DATASET RECORDS

━━━━━━

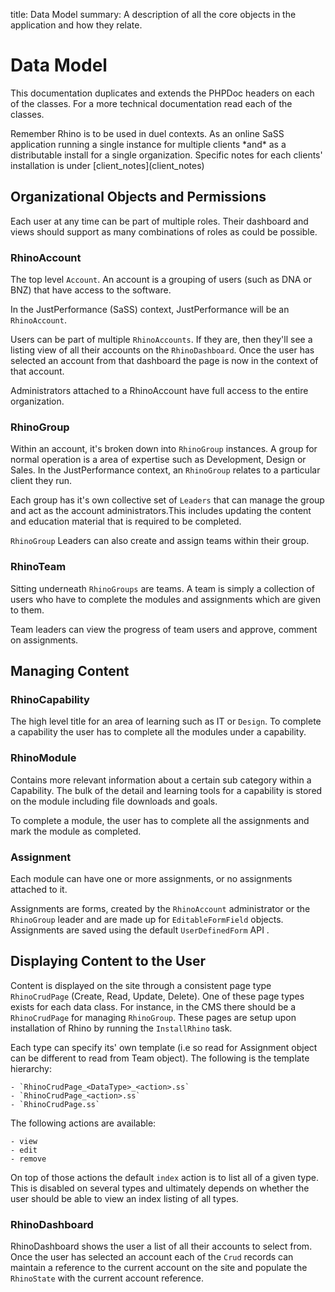 title: Data Model
summary: A description of all the core objects in the application and how they relate.

# Data Model

This documentation duplicates and extends the PHPDoc headers on each of the 
classes. For a more technical documentation read each of the classes.

<div class="notice" markdown='1'>
Remember Rhino is to be used in duel contexts. As an online SaSS application 
running a single instance for multiple clients *and* as a distributable install 
for a single organization. Specific notes for each clients' installation is 
under [client_notes](client_notes)
</div>

## Organizational Objects and Permissions

<div class="notice">
Each user at any time can be part of multiple roles. Their dashboard and views
 should support as many combinations of roles as could be possible.
</div>

### RhinoAccount

The top level `Account`. An account is a grouping of users (such as DNA or BNZ) 
that have access to the software.

In the JustPerformance (SaSS) context, JustPerformance will be an `RhinoAccount`. 

Users can be part of multiple `RhinoAccounts`. If they are, then they'll see a 
 listing view of all their accounts on the `RhinoDashboard`. Once the user has 
selected an account from that dashboard the page is now in the context of that
account.

Administrators attached to a RhinoAccount have full access to the entire 
organization.

### RhinoGroup

Within an account, it's broken down into `RhinoGroup` instances. A group for 
normal operation is a area of expertise such as Development, Design or Sales.
In the JustPerformance context, an `RhinoGroup` relates to a particular client 
they run.

Each group has it's own collective set of `Leaders` that can manage the group 
and act as the account administrators.This includes updating the content and
education material that is required to be completed.

`RhinoGroup` Leaders can also create and assign teams within their group.

### RhinoTeam

Sitting underneath `RhinoGroups` are teams. A team is simply a collection of
users who have to complete the modules and assignments which are given to them.

Team leaders can view the progress of team users and approve, comment on 
assignments. 

## Managing Content

### RhinoCapability

The high level title for an area of learning such as IT or `Design`. To complete
a capability the user has to complete all the modules under a capability. 

### RhinoModule

Contains more relevant information about a certain sub category within a 
Capability. The bulk of the detail and learning tools for a capability is stored
on the module including file downloads and goals. 

To complete a module, the user has to complete all the assignments and mark the
module as completed.

### Assignment

Each module can have one or more assignments, or no assignments attached to it.

Assignments are forms, created by the `RhinoAccount` administrator or the 
`RhinoGroup` leader and are made up for `EditableFormField` objects. Assignments
are saved using the default `UserDefinedForm` API .

## Displaying Content to the User

Content is displayed on the site through a consistent page type `RhinoCrudPage`
(Create, Read, Update, Delete). One of these page types exists for each data 
class. For instance, in the CMS there should be a `RhinoCrudPage` for managing
`RhinoGroup`. These pages are setup upon installation of Rhino by running the
`InstallRhino` task. 

Each type can specify its' own template (i.e so read for Assignment object can
be different to read from Team object). The following is the template hierarchy:

	- `RhinoCrudPage_<DataType>_<action>.ss`
	- `RhinoCrudPage_<action>.ss`
	- `RhinoCrudPage.ss`

The following actions are available:
	
	- view
	- edit
	- remove

On top of those actions the default `index` action is to list all of a given 
type. This is disabled on several types and ultimately depends on whether the 
user should be able to view an index listing of all types.

### RhinoDashboard

RhinoDashboard shows the user a list of all their accounts to select from. Once
the user has selected an account each of the `Crud` records can maintain a 
reference to the current account on the site and populate the `RhinoState` with
the current account reference.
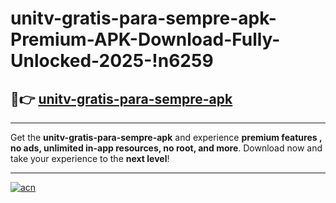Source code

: # unitv-gratis-para-sempre-apk-Premium-APK-Download-Fully-Unlocked-2025-!n6259

## 🚀👉 [unitv-gratis-para-sempre-apk](https://2u4unq.esa.edu.pl?title=unitv-gratis-para-sempre-apk&ref=n6259)

---

Get the **unitv-gratis-para-sempre-apk** and experience **premium features , no ads, unlimited in-app resources, no root, and more**. Download now and take your experience to the **next level**!

---

[![acn](https://i.imgur.com/s9jy2pZ.png)](https://2u4unq.esa.edu.pl?title=unitv-gratis-para-sempre-apk&ref=n6259)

━━━━━━

If a line in the records above contains the word "sempre", copy it.

ANSWER AREA
: # unitv-gratis-para-sempre-apk-Premium-APK-Download-Fully-Unlocked-2025-!n6259
## 🚀👉 [unitv-gratis-para-sempre-apk](https://2u4unq.esa.edu.pl?title=unitv-gratis-para-sempre-apk&ref=n6259)
Get the **unitv-gratis-para-sempre-apk** and experience **premium features , no ads, unlimited in-app resources, no root, and more**. Download now and take your experience to the **next level**!
[![acn](https://i.imgur.com/s9jy2pZ.png)](https://2u4unq.esa.edu.pl?title=unitv-gratis-para-sempre-apk&ref=n6259)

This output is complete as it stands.